Отправляет email-рассылки с помощью сервиса Sendsay
  Все выпуски  

Усыновление детей, помощь сиротам, советы приемным родителям


Статьи
31.01.2008 15.59

«Если вымысел красивый — верьте в него, если некрасивый — не верьте…» — интервью Рубена Гальего

«Я сижу на берегу,

Не могу поднять ногу.

Не ногу, а ногу.

Все равно не могу».

Этот нехитрый стишок прочитал мне однажды друг. Я поправил его речь, на что получил вполне резонное стихотворение о бессилии и бесполезности грамматики в нашей с ним ситуации. Друг ушел из жизни, ушел добровольно и правильно. Он ушел, а стишок остался мне на память. Я часто повторяю его, повторяю всякий раз, когда сталкиваюсь с очевидной невозможностью преодолеть очередное физическое препятствие…»

Рубен Давид Гонсалес Гальего

 

Известно, что признание к Гальего пришло, когда был написан первый автобиографический роман «Белое на черном», получивший Букеровскую премию и переведенный на многие языки. Потом были другие книги.
........
*Задание*: Какую премию получил роман «Белое на черном», судя по исходному тексту? Отвечайте, пользуясь только исходным текстом.
........
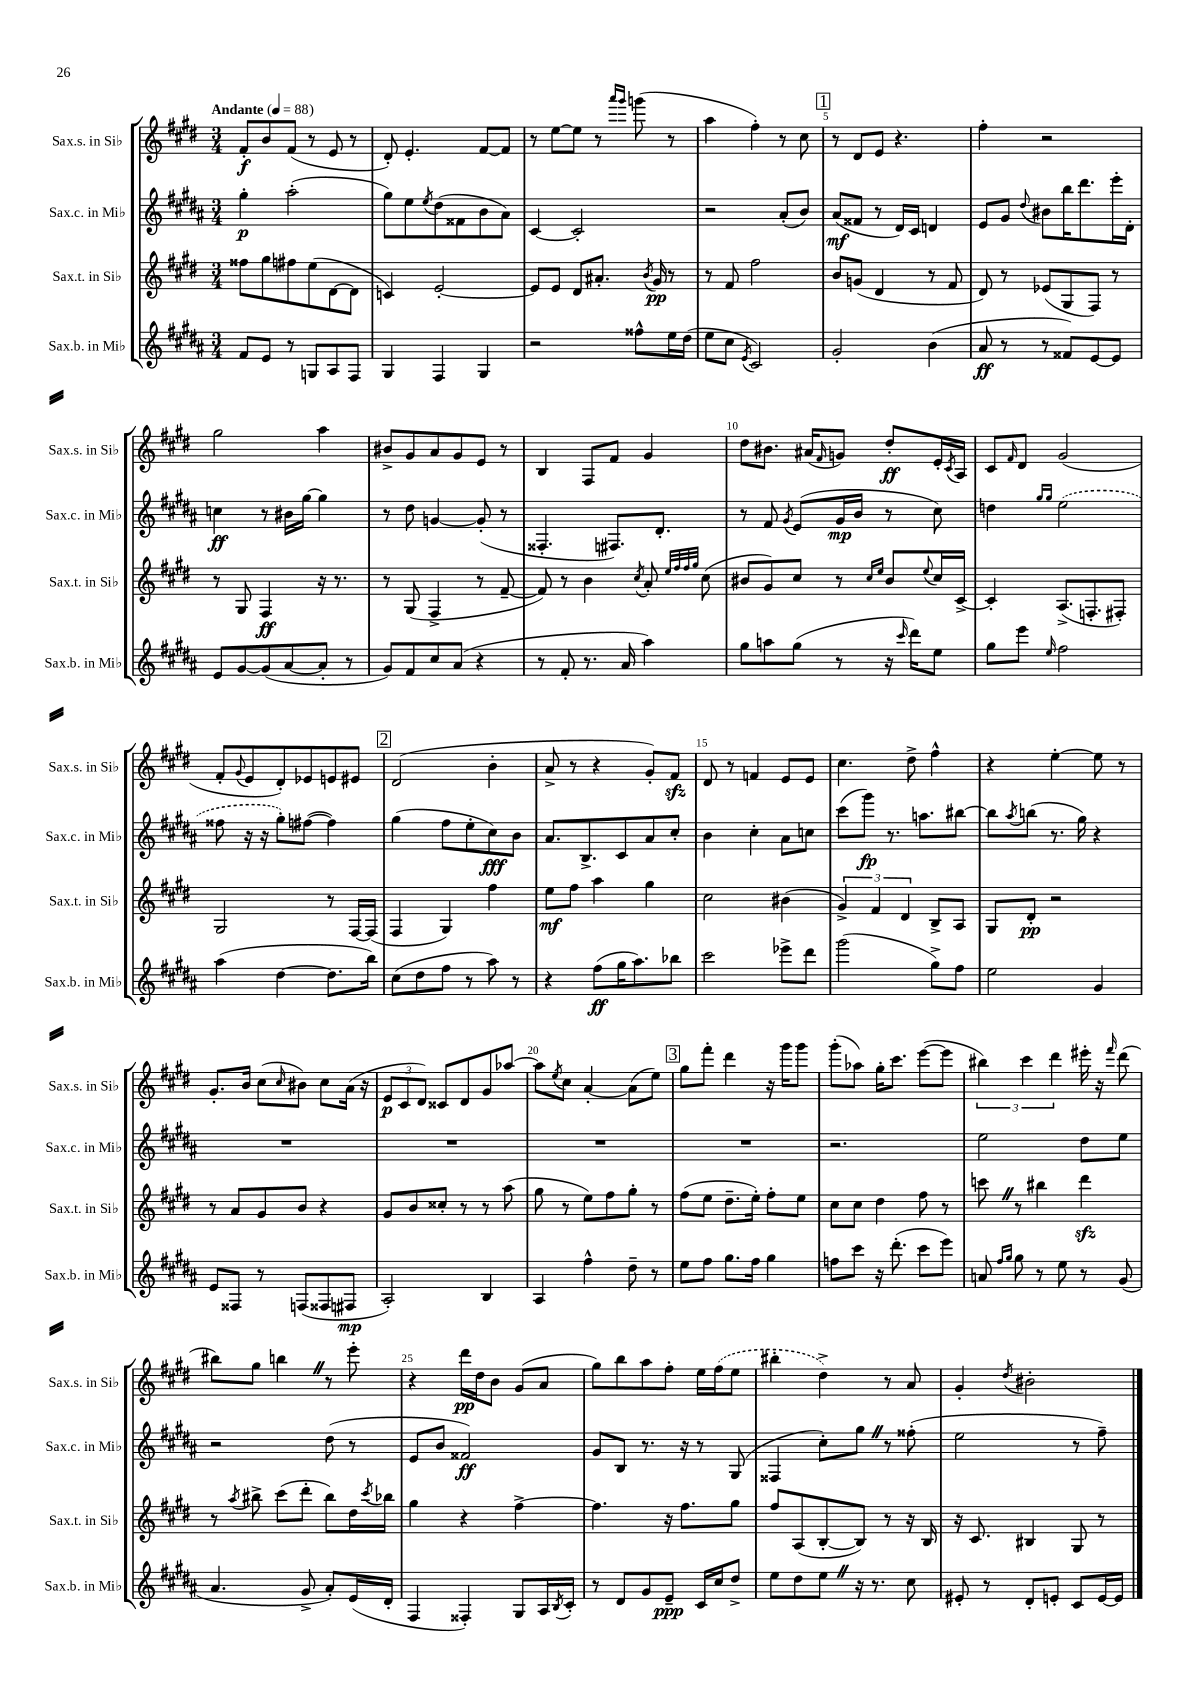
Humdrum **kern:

**kern	**kern	**kern	**kern
*staff4	*staff3	*staff2	*staff1
*clefG2	*clefG2	*clefG2	*clefG2
*k[f#c#g#d#a#]	*k[f#c#g#d#]	*k[f#c#g#d#a#]	*k[f#c#g#d#]
*M3/4	*M3/4	*M3/4	*M3/4
*MM88	*MM88	*MM88	*MM88
8f#	8ff##	4gg#'	8f#'
8e	8gg#	.	8b
8r	8ff#	(2aa#'	(8f#
8G	(8ee	.	8r
8A#	[8d#	.	8e
8F#	8d#]	.	8r
=	=	=	=
4G#	4c)	8gg#)	8d#')
.	.	8ee	4.e'
.	.	8qee	.
4F#	[2e'	(8dd#	.
.	.	8f##	.
4G#	.	8b	[8f#
.	.	8a#)	8f#]
=	=	=	=
2r	8e]	[4c#	8r
.	8e	.	[8ee
.	8d#	2c#']	8ee]
.	8.a#'	.	8r
.	.	.	16qqaaa
.	.	.	16qqggg#
8ff##^^	.	.	(8ggg
.	8qb	.	.
.	16g#	.	.
16ee	8r	.	8r
(16dd#	.	.	.
=	=	=	=
8ee	8r	2r	4aa
8cc#	8f#	.	.
8qe	.	.	.
2c#)	2ff#	.	4ff#')
.	.	(8a#'	8r
.	.	8b)	8cc#
=	=	=	=
2g#'	8b	(8a#	8r
.	(8g	8f##	8d#
.	4d#	8r	8e
.	.	16d#)	4.r
.	.	16c#	.
(4b	8r	4d	.
.	8f#	.	.
=	=	=	=
8a#	8d#)	8e	4ff#'
8r	8r	8g#	.
.	.	8qqdd#	.
8r	(8e-	8b#	2r
8f##)	8G#	16bb	.
.	.	8.ddd#	.
[8e	8F#)	.	.
8e]	8r	16eee'	.
.	.	16d#'	.
=	=	=	=
8e	8r	4cc	2gg#
[8g#	8G#	.	.
(8g#]	4F#	8r	.
[8a#	.	16b#	.
.	.	[16gg#	.
8a#']	16r	4gg#]	4aa
.	8.r	.	.
8r	.	.	.
=	=	=	=
8g#)	8r	8r	8b#^
8f#	(8G#	8dd#	8g#
8cc#	4F#^	[4g	8a
(8a#	.	.	8g#
4r	8r	(8g']	8e
.	[8f#~	8r	8r
=	=	=	=
8r	8f#])	4.F##'	4B
8f#'	8r	.	.
8.r	4b	.	8F#
.	.	8.F#)	8f#
16a#	.	.	.
.	8qcc#	.	.
4aa#)	8a'	.	4g#
.	.	8.d#'	.
.	32qqee	.	.
.	32qqff#	.	.
.	32qqff#	.	.
.	32qqgg#	.	.
.	(8cc#	.	.
=	=	=	=
8gg#	8b#	8r	8dd#
8aa	8g#)	8f#	8.b#
.	.	8qg#	.
(8gg#	8cc#	(8e	.
.	.	.	(16a#
.	.	.	16qqf#
8r	8r	16g#	8g)
.	.	16b	.
.	16qqcc#	.	.
.	16qqee	.	.
16r	8b#	8r	8dd#'
16qqccc#	.	.	.
16ddd#)	.	.	.
.	8qqee	.	.
8ee	16cc#	8cc#)	16e'
.	.	.	8qc#
.	[16c#^	.	16A
=	=	=	=
8gg#	4c#']	4dd	8c#
.	.	.	16qqf#
8eee	.	.	8d#
.	.	16qqgg#	.
16qqee	.	16qqgg#	.
2ff#	(8.A^	(2ee	(2g#
.	8.F'	.	.
.	8F#')	.	.
=	=	=	=
(4aa#	2G#	8ff##	8f#'
.	.	.	8qqg#
.	.	16r	8e
.	.	16r	.
[4dd#	.	8gg#')	8d#')
.	.	([8ff#	8e-
8.dd#]	8r	4ff#])	8e
.	[16F#	.	8e#
16bb)	(16F#]	.	.
=	=	=	=
(8cc#	4F#	(4gg#	(2d#
8dd#	.	.	.
8ff#	4G#)	8ff#	.
8r	.	8ee'	.
8aa#)	4ff#	8cc#)	4b'
8r	.	8b	.
=	=	=	=
4r	8ee	8.a#	8a^
.	8ff#	.	8r
.	.	8.B^	.
(8ff#	4aa	.	4r
16gg#	.	8c#	.
8.aa#)	.	.	.
.	4gg#	8a#	8g#')
8bb-	.	8cc#'	8f#
=	=	=	=
2ccc#	2cc#	4b	8d#
.	.	.	8r
.	.	4cc#'	4f
8eee-^	(4b#	8a#	8e
8ddd#	.	8cc	8e
=	=	=	=
(2ggg#	6g#^)	(8ccc#	4.cc#
.	.	8ggg#)	.
.	6f#	.	.
.	.	8.r	.
.	6d#	.	.
.	.	.	8dd#^
.	.	8.aa	.
8gg#^)	8B^	.	4ff#^^
8ff#	8A	[8bb#	.
=	=	=	=
2ee	8G#	8bb#]	4r
.	.	8qaa#	.
.	8d#'	(8bb	.
.	2r	8.r	[4ee'
.	.	16gg#)	.
4g#	.	4r	8ee]
.	.	.	8r
=	=	=	=
8e	8r	2.r	8.g#'
8F##	8a	.	.
.	.	.	16b
8r	8g#	.	(8cc#
.	.	.	16qqcc#
(8F	8b	.	8b#)
8F##	4r	.	8cc#
8F#	.	.	(16a
.	.	.	16r
=	=	=	=
2A#')	8g#	2.r	12e
.	.	.	12c#
.	8b	.	.
.	.	.	12d#)
.	8cc##'	.	8c##
.	8r	.	8d#
4B	8r	.	8g#
.	(8aa	.	[8aa-
=	=	=	=
4A#	8gg#	2.r	8aa-]
.	.	.	8qee
.	8r	.	8cc#
4ff#^^	8ee)	.	[4a'
.	8ff#	.	.
8dd#~	8gg#'	.	(8a]
8r	8r	.	8ee)
=	=	=	=
8ee	(8ff#	2.r	8gg#
8ff#	8ee	.	8fff#'
8.gg#	8.dd#~	.	4ddd#
16ff#	16ee')	.	.
4gg#	8ff#'	.	16r
.	.	.	16ggg#
.	8ee	.	8ggg#
=	=	=	=
8ff	8cc#	2.r	(8ggg#'
8ccc#	8cc#	.	8aa-)
16r	4dd#	.	16gg#'
(8.ddd#'	.	.	8.ccc#
8ccc#	8ff#	.	([8eee
8eee)	8r	.	8eee]
=	=	=	=
8a	8ccc	2ee	6bb#)
16qqff#	.	.	.
16qqgg#	.	.	.
8gg#	8r	.	.
.	.	.	6ccc#
8r	4bb#	.	.
.	.	.	6ddd#
8ee	.	.	.
8r	4ddd#	8dd#	16eee#'
.	.	.	16r
.	.	.	16qqfff#
(8g#	.	8ee	(8ddd#
=	=	=	=
4.a#	8r	2r	8bb#)
.	8qaa	.	.
.	8bb#^	.	8gg#
.	(8ccc#	.	4bb
8g#^	8ddd#'	.	.
8a#')	8bb#)	(8dd#	8r
(16e	16dd#	8r	8eee'
.	8qccc#	.	.
16d#'	16bb-	.	.
=	=	=	=
4F#	4gg#	8e	4r
.	.	8b	.
4F##')	4r	2f##)	16ddd#
.	.	.	16dd#
.	.	.	8b
8G#	[4ff#^	.	(8g#
16A#	.	.	8a
8qB	.	.	.
16c#'	.	.	.
=	=	=	=
8r	4.ff#]	8g#	8gg#)
8d#	.	8B	8bb
8g#	.	8.r	8aa
8e~	16r	.	8ff#'
.	8.ff#	16r	.
16c#	.	8r	16ee
16cc#	.	.	(16ff#
8dd#^	8gg#	(8G#	8ee
=	=	=	=
8ee	8ff#	4F##	4bb#'
8dd#	(8A	.	.
8ee	[8B'	8cc#')	4dd#^)
16r	8B])	8gg#	.
8.r	.	.	.
.	8r	8r	8r
8cc#	16r	(8ff##'	8a
.	16B	.	.
=	=	=	=
8e#'	16r	2ee	4g#'
.	8.c#	.	.
8r	.	.	.
.	.	.	8qdd#
8d#'	4B#	.	2b#'
8e'	.	.	.
8c#	8G#	8r	.
[16e	8r	8ff#~)	.
16e]	.	.	.
==	==	==	==
*-	*-	*-	*-
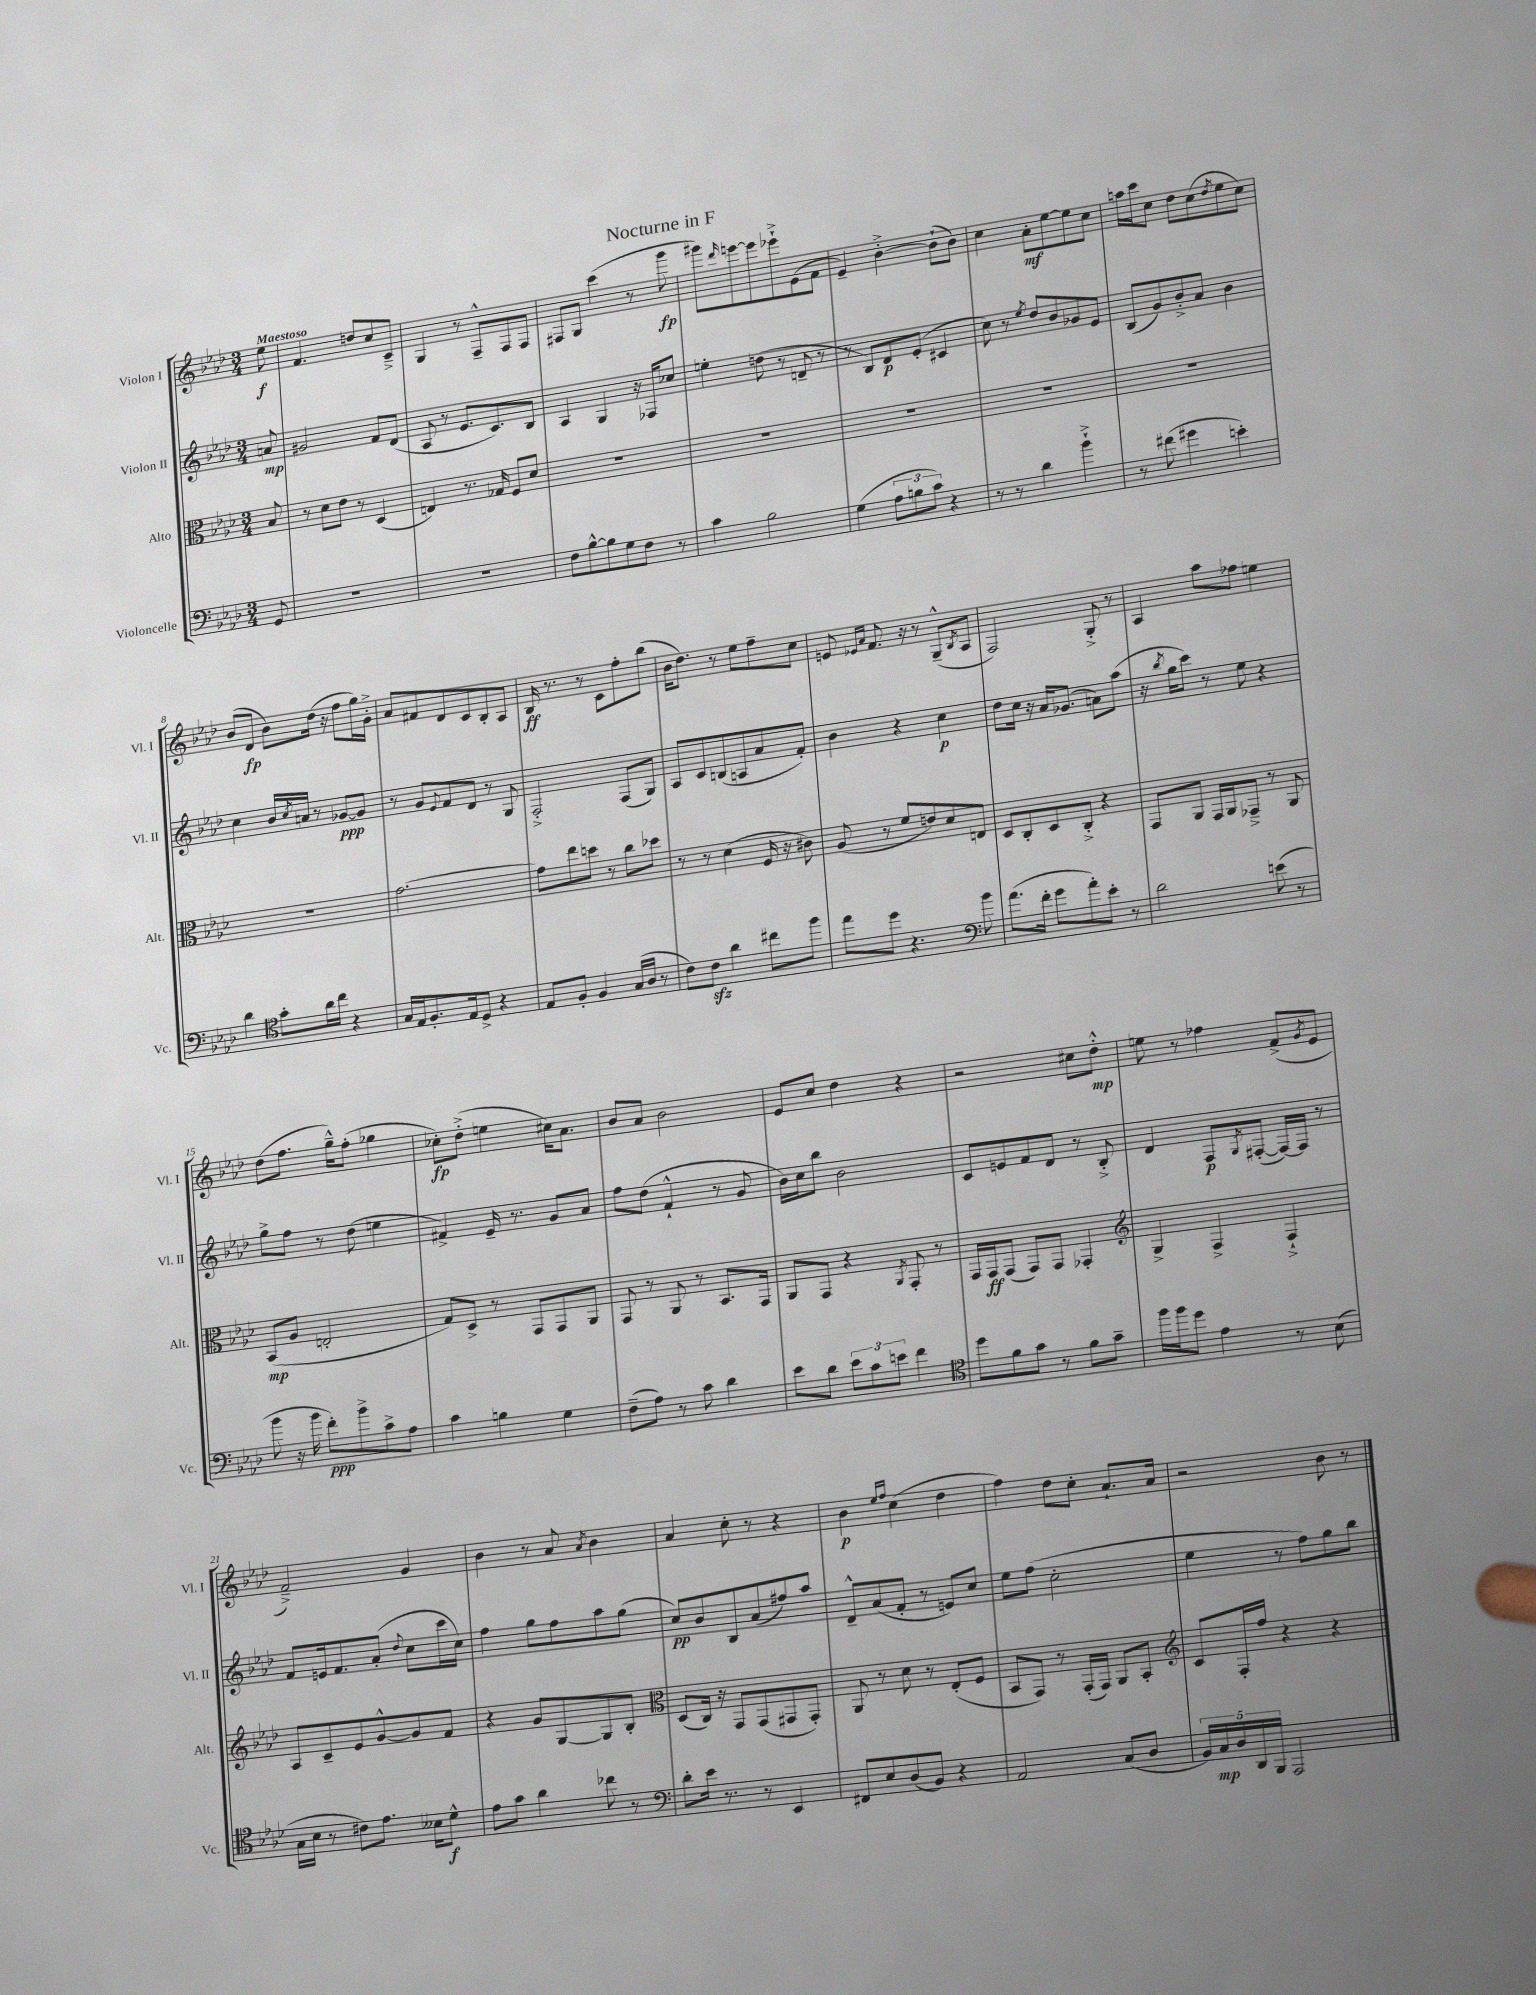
........
*Ответ*: Букеровскую премию.